Try to stay reasonably calm, Red Sox Nation
Say this about George Steinbrenner: There's never been anyone so skilled at getting under the skin of Red Sox fans.
The Yankees owner did what Red Sox management was unwilling - not unable, just unwilling - to do: He got the game's best position player, Alex Rodriguez.
Led by their poster boy for whining, Ben Affleck, and the hysterical Boston media, Red Sox fans are now crying in their beers, despondent over A-Rod's trade to the hated Yankees. But Rodriguez is only headed to the Bronx because Boston let him get away, and Red Sox fans know it.
The Red Sox had a deal for A-Rod in place in December, but they were unwilling to pay for what they viewed as an excessive contract, and the deal fell apart.
It doesn't matter to members of Red Sox Nation that their team is better off with Nomar Garciaparra and Manny Ramirez than with A-Rod and White Sox outfielder Magglio Ordonez, who would have been acquired for Garciaparra in a trade contingent on Rodriguez's acquisition.
It doesn't matter that the Red Sox still have better pitching than the Yankees, and that great pitching ultimately matters more than great hitting, as A-Rod's tenure with the Texas Rangers proved.
It doesn't matter that Rodriguez's arrival in New York creates a host of issues for the Yankees, problems that threaten to destroy everything they have built over the past decade.
It just matters that the Yankees got what the Red Sox once wanted, and now Boston fans are playing their favorite game. It's called "everyone must pity us," and the rules are simple:
1) Cry over the sale of a player who has been dead since 1948 (Babe Ruth).
2) Attribute any failings over the past 85 seasons to a "curse" that said traded player allegedly placed on the Red Sox, rather than blaming the real historical culprits, weak pitching and questionable front-office decisions. (Larry Andersen for Jeff Bagwell, anyone? How about deciding Roger Clemens was washed up three Cy Young awards ago?)
3) Make sure to constantly tell everyone how greatly you have suffered.
If the members of Red Sox Nation could break out of their self-pity - maybe it would help if Boston were relocated to Florida during the winter months - for one minute, they would realize that this trade guarantees absolutely nothing for the Yankees except the game's highest payroll. (Having the game's highest payroll didn't earn the Yankees a title in the last three seasons, while the Marlins, Angels and Diamondbacks did fine on much smaller budgets.)
These Red Sox fans - and the media; my fellow sports writers don't get off the hook here, because they're the ones who instigate the public - need to just relax. No team has ever won a World Series in February.
The A-Rod trade could end up being the best thing that ever happened to Boston fans, because it just might be the move that ultimately casts the House of Steinbrenner into a state of total disrepair.
You thought that Steinbrenner was impatient last year, when he called out Derek Jeter and company in spring training, then sniped with manager Joe Torre and others all season? Wait until you see the 2004 edition of "The Boss."

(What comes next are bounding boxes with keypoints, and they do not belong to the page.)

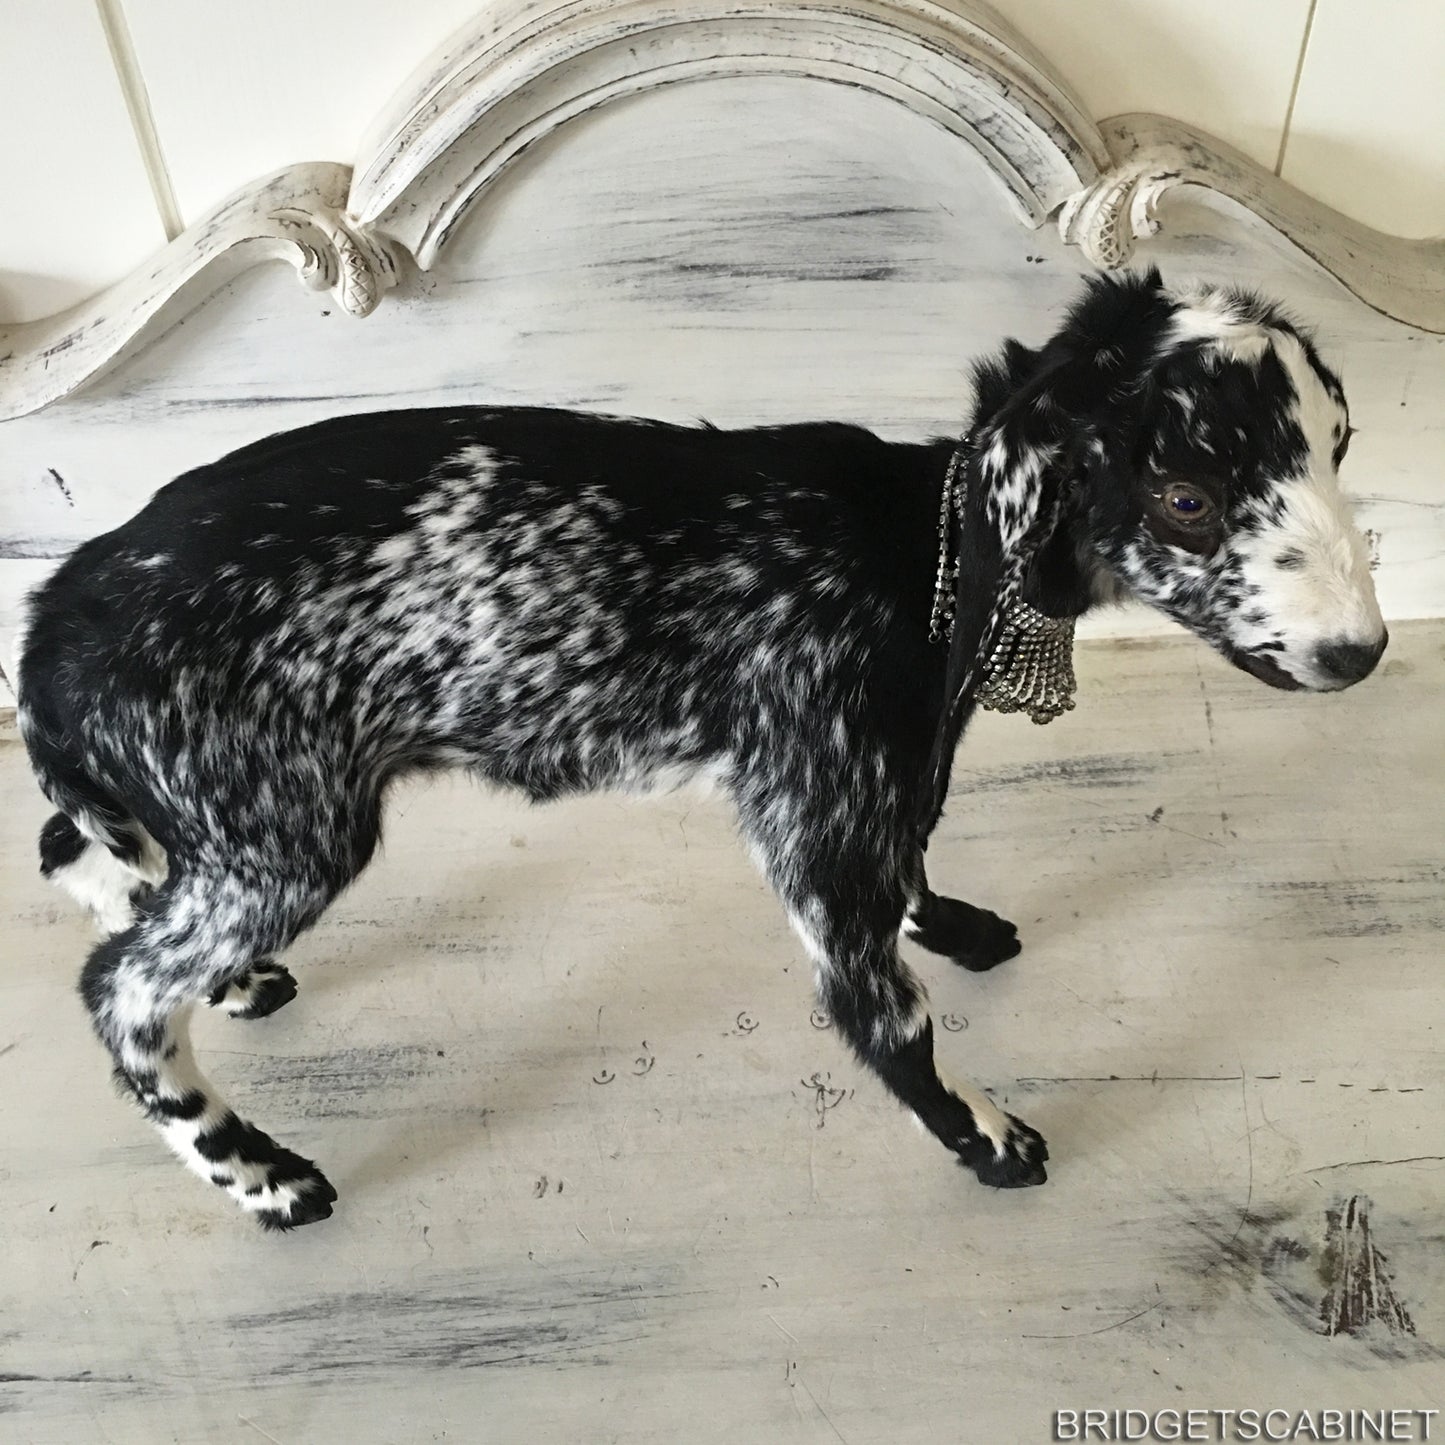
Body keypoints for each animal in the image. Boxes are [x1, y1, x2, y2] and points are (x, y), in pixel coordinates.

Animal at [17, 270, 1386, 1229]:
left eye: (1339, 445)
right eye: (1185, 501)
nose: (1360, 651)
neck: (918, 552)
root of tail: (61, 613)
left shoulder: (875, 771)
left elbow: (914, 855)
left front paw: (947, 920)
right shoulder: (819, 801)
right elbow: (881, 1011)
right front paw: (983, 1135)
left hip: (209, 821)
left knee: (73, 853)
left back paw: (231, 987)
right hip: (286, 828)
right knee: (121, 988)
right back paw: (261, 1172)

How will Steinbrenner behave if the Yankees stumble out of the gate even slightly? How's he going to react if Jeter struggles at shortstop, when he's got a Gold Glove-winning shortstop in Rodriguez playing at third?
He'll either fire Torre - whose six pennants and four titles in eight seasons aren't good enough for Steinbrenner - or he'll make his working conditions so intolerable that Torre quits.
Rodriguez has no idea what he is getting himself into. He may have thrived before, but he's never played in a high-pressure situation, starting first in Seattle - where most of the nation was asleep during his games and Ken Griffey Jr. was the focus of the remaining attention - and then in Dallas, where baseball is something you pay attention to during the commercials of Cowboys games.
Nothing in sports compares with playing for the New York Yankees. The pressure is immense and unceasing; the fans and media can turn on you faster than you can say "inning-ending double play" - not to mention that A-Rod's new owner won't be so understanding when the game's highest-paid player goes into the slumps that every player endures at some point.
And even if the Yankees are as good as advertised, so what? The Red Sox still have a great team, one that is more than capable of beating their hated rivals and winning the World Series.
Red Sox Nation, listen to what your new ace, Curt Schilling, said after the A-Rod deal was announced:
"It's another challenge, but after 85 years, did any of you think that getting over this final hurdle and winning it all was gonna be a cakewalk? No, it'll be more fun this way."
Think positive, take a deep breath and remember, it's only a game. It won't be a matter of life and death until October.